Compared to nuclear weapons, dirty bombs are easy to make—and their use, while highly provocative, is less likely to spark global Armageddon. But they’re still nasty enough that, back in the 1970s, the United States and Russia came pretty close to banning them.
This week Putin was in the Black Sea city of Sochi for a meeting with senior military officers and officials from Russia’s arms industry. A camera from government-owned Channel One news was in the room and, apparently by accident, looked over the shoulder of an officer as he flipped open a page on a briefing book.
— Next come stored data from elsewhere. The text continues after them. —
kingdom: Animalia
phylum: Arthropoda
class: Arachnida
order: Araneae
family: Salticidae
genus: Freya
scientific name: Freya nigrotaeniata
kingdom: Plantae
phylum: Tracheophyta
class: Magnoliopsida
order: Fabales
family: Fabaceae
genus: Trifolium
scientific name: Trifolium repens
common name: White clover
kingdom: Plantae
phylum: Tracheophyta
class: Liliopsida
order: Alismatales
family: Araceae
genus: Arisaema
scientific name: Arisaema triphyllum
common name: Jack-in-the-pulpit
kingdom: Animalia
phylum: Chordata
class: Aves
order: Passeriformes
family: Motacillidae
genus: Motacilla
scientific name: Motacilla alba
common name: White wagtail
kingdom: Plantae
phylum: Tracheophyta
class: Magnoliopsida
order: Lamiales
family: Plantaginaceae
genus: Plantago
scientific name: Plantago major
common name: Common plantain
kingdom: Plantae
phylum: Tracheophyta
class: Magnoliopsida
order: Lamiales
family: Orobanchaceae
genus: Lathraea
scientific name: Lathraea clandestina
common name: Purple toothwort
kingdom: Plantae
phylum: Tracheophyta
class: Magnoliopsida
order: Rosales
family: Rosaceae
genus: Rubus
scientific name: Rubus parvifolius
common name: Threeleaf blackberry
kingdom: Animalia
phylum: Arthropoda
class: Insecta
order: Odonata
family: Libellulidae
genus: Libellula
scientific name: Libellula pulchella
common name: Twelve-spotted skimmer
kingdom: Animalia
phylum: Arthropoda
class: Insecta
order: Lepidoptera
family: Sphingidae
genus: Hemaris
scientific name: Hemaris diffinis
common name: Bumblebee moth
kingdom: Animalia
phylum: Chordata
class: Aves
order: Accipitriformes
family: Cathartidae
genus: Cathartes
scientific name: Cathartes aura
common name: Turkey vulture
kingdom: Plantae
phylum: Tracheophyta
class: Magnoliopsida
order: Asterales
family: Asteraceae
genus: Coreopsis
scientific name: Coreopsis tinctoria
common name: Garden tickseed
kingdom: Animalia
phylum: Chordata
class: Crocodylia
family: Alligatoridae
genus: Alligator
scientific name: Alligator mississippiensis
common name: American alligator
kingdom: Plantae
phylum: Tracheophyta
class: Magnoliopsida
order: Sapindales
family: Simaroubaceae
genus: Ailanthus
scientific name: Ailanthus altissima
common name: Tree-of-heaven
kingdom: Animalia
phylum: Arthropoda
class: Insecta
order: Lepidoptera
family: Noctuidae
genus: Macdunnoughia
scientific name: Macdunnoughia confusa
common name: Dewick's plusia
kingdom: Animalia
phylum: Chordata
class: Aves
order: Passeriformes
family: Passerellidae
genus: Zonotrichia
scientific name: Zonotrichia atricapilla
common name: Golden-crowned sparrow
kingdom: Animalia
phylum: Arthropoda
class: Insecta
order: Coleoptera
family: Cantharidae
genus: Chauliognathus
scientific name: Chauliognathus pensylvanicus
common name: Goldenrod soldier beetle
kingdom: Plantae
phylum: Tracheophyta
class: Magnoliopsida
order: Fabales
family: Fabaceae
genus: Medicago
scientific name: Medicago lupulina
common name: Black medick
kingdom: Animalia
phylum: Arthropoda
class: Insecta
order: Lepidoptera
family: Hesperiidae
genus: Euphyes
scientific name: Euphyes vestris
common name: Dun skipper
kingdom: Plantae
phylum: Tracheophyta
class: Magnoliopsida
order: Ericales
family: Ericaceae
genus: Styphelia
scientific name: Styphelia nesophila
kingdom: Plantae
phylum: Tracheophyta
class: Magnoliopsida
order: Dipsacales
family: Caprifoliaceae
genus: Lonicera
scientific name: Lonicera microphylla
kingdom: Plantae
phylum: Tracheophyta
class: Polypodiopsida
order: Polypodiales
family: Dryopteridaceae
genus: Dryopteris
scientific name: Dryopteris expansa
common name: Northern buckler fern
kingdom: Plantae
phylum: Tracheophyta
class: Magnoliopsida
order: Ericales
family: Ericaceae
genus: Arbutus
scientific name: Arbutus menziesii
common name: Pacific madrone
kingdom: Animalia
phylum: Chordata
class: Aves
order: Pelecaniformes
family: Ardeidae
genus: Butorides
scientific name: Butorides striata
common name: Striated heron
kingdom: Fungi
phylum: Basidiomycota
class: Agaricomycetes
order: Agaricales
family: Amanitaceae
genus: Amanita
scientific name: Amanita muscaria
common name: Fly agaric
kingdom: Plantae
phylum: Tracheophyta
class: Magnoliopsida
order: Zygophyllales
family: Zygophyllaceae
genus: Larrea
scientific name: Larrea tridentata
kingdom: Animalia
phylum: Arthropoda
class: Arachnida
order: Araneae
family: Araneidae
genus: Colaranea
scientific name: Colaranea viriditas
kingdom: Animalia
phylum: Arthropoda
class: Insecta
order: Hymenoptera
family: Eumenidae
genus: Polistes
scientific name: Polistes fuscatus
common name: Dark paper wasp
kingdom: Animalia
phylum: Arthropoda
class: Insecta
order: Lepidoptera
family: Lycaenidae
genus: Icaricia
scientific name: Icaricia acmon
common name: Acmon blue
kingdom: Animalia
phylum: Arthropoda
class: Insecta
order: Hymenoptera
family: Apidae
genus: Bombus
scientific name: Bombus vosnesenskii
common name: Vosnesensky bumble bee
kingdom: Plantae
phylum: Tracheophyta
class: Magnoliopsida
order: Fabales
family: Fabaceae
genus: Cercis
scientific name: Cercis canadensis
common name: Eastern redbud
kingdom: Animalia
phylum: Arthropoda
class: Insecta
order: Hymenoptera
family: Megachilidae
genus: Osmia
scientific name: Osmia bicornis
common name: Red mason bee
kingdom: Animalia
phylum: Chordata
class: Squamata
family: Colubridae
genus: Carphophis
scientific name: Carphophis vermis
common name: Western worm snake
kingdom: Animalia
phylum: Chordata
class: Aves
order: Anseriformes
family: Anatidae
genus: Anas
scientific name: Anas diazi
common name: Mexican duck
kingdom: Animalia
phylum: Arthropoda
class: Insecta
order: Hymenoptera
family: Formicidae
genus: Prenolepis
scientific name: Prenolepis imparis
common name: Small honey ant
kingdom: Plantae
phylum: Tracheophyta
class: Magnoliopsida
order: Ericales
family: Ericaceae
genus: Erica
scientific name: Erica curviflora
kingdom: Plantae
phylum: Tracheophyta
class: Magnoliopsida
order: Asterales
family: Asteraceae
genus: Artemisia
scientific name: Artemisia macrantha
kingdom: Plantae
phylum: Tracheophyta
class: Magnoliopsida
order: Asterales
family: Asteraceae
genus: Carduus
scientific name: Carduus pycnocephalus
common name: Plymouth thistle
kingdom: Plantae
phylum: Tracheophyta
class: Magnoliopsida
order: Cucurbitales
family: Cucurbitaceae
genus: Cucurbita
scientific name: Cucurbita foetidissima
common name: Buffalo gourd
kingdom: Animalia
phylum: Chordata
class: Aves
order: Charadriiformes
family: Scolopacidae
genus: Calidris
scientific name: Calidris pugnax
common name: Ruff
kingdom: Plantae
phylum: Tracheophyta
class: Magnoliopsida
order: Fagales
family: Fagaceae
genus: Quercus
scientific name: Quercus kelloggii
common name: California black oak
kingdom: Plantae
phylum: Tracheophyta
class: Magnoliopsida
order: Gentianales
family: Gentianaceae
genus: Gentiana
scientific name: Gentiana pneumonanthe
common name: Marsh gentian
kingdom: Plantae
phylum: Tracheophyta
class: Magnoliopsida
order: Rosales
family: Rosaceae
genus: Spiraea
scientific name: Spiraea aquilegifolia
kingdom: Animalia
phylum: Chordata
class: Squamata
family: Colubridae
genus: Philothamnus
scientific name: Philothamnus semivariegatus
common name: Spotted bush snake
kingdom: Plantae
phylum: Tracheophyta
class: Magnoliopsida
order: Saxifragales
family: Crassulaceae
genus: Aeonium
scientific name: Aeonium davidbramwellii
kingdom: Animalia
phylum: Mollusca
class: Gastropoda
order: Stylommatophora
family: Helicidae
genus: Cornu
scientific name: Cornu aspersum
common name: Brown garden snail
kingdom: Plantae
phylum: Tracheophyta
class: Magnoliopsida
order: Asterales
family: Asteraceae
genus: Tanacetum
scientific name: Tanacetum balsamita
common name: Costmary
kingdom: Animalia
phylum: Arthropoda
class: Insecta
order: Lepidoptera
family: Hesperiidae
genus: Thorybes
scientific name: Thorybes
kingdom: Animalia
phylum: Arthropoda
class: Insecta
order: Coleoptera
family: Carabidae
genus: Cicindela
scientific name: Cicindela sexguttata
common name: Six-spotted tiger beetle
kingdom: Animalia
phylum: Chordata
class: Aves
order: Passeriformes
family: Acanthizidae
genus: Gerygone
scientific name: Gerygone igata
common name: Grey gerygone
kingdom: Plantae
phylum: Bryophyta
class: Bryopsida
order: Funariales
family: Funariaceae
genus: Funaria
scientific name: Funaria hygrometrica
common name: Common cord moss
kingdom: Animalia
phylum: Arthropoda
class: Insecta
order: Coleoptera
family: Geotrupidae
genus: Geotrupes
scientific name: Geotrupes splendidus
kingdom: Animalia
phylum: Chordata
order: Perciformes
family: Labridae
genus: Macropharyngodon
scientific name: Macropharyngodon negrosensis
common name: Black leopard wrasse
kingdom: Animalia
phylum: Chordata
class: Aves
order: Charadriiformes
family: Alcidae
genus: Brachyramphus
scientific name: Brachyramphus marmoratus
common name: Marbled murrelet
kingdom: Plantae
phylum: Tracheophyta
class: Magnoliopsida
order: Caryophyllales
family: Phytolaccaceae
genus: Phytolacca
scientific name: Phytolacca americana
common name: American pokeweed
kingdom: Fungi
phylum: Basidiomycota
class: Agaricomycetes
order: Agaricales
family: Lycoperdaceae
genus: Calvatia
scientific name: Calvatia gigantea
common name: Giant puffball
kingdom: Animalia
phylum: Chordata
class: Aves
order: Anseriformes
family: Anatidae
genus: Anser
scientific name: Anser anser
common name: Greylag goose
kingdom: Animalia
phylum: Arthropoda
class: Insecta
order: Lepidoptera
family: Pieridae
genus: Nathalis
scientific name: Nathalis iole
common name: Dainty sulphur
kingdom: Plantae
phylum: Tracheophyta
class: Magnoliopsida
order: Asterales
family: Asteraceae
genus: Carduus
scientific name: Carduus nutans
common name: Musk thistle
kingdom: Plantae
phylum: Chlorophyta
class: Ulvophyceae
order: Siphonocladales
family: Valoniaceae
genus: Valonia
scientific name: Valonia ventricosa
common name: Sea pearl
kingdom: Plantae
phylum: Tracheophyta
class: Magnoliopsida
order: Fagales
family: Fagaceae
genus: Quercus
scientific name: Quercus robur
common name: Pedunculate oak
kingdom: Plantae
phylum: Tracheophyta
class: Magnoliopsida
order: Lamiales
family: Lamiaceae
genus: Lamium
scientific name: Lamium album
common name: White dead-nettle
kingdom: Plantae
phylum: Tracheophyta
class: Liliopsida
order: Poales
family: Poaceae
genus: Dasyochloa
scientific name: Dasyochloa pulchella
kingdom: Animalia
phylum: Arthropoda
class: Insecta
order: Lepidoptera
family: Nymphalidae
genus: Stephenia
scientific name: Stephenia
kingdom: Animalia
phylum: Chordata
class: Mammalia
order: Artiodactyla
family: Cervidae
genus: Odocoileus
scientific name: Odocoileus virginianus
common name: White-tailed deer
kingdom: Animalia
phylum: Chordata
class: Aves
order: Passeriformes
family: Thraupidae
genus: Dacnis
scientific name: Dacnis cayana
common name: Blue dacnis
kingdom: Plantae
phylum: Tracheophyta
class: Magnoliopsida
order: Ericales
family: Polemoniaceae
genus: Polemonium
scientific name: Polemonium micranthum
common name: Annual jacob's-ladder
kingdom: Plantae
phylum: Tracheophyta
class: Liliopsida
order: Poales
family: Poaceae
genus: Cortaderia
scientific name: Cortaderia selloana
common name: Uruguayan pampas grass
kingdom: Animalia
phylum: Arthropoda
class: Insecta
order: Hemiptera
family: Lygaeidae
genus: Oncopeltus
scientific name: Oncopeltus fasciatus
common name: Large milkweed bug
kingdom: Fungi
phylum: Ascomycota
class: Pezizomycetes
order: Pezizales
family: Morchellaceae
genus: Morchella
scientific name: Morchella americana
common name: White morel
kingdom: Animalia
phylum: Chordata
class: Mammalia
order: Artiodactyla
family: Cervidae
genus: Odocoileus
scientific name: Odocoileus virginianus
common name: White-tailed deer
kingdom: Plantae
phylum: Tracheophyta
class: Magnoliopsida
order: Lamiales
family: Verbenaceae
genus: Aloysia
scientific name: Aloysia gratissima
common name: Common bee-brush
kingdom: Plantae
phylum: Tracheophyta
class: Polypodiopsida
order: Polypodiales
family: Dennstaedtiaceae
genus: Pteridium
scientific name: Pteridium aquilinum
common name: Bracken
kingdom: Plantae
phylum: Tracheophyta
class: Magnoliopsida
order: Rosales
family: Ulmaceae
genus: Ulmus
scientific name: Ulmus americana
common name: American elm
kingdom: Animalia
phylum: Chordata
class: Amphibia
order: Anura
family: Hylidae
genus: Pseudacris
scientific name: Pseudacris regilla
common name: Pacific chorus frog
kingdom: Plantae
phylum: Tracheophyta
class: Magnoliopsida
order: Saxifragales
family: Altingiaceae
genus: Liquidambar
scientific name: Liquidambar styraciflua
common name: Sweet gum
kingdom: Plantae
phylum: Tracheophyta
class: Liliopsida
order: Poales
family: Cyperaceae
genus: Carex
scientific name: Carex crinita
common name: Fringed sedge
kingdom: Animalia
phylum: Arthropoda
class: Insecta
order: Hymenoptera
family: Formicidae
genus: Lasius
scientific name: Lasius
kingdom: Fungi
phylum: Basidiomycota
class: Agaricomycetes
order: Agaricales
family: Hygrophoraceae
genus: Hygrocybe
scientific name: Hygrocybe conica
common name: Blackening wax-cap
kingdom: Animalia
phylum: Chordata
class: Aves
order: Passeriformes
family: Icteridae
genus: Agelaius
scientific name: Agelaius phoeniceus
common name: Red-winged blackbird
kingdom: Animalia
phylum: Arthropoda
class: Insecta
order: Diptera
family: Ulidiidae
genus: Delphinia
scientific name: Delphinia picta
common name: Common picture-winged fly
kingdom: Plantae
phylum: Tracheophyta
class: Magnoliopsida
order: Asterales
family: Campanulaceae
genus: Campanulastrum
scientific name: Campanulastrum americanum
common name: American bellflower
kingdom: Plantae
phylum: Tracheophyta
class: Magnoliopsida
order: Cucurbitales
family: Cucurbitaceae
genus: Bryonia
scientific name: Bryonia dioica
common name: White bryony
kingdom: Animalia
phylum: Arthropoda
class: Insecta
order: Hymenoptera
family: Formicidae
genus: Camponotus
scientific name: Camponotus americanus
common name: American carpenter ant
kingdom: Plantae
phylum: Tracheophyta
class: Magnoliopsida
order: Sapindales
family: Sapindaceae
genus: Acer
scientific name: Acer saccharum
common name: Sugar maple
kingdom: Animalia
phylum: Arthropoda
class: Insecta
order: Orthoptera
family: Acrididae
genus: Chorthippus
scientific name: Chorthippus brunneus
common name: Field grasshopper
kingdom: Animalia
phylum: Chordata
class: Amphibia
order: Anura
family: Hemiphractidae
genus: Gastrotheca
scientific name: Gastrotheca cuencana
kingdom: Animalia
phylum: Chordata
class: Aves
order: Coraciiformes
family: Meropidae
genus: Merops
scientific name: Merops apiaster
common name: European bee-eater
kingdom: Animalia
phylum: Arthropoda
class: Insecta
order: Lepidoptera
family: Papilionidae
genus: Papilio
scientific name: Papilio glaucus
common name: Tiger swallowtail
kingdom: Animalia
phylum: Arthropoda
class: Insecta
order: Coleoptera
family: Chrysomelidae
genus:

Channel One broadcast the footage at least once before editing the shots to remove the briefing, perhaps at the urging of government censors. But attentive viewers had already posted the original clip to YouTube—and got busy circulating screenshots on social media.
The fleeting glance at the book, visible at the 1:46 mark in the video, features twin headers. “Ocean Multipurpose System Status-6” and “Developer—Rubin Design Bureau.” And, below that, some explanatory text and illustrations.
“Purpose—the defeat of the important economic facilities in the area of the enemy coast,” the text reads, “and causing unacceptable damage to… the country through the establishment of extensive zones of radioactive contamination, unsuitable for implementation in these areas of military, economic, business or other activity for a long time.”
The illustrations on the Sochi brief depict a torpedo-like robotic vehicle as well as two larger subs—the nuclear-powered “Project 09852” and “Project 09851” vessels that are under construction for the Russian navy, and which are both reportedly optimized for rescue, reconnaissance and other undersea special operations.
“Today in Sochi Putin is shown proposal for Status-6—a massive ‘dirty bomb’ weapon system developed by Rubin,” tweeted Pavel Podvig, an independent military analyst based in Geneva. “Appears to be an underwater drone launched from a mini-submarine,” Podvig added.
All of which sounds very scary and Cold War 2.0. But might that not be the point? For one thing, there’s nothing on these slides that says “Top Secret” or “Confidential,” which one would expect of Russian Defense Ministry documents outlining a new nuclear capability. Second, there’s always a chance that this “accidental” giveaway of state secrets was anything but.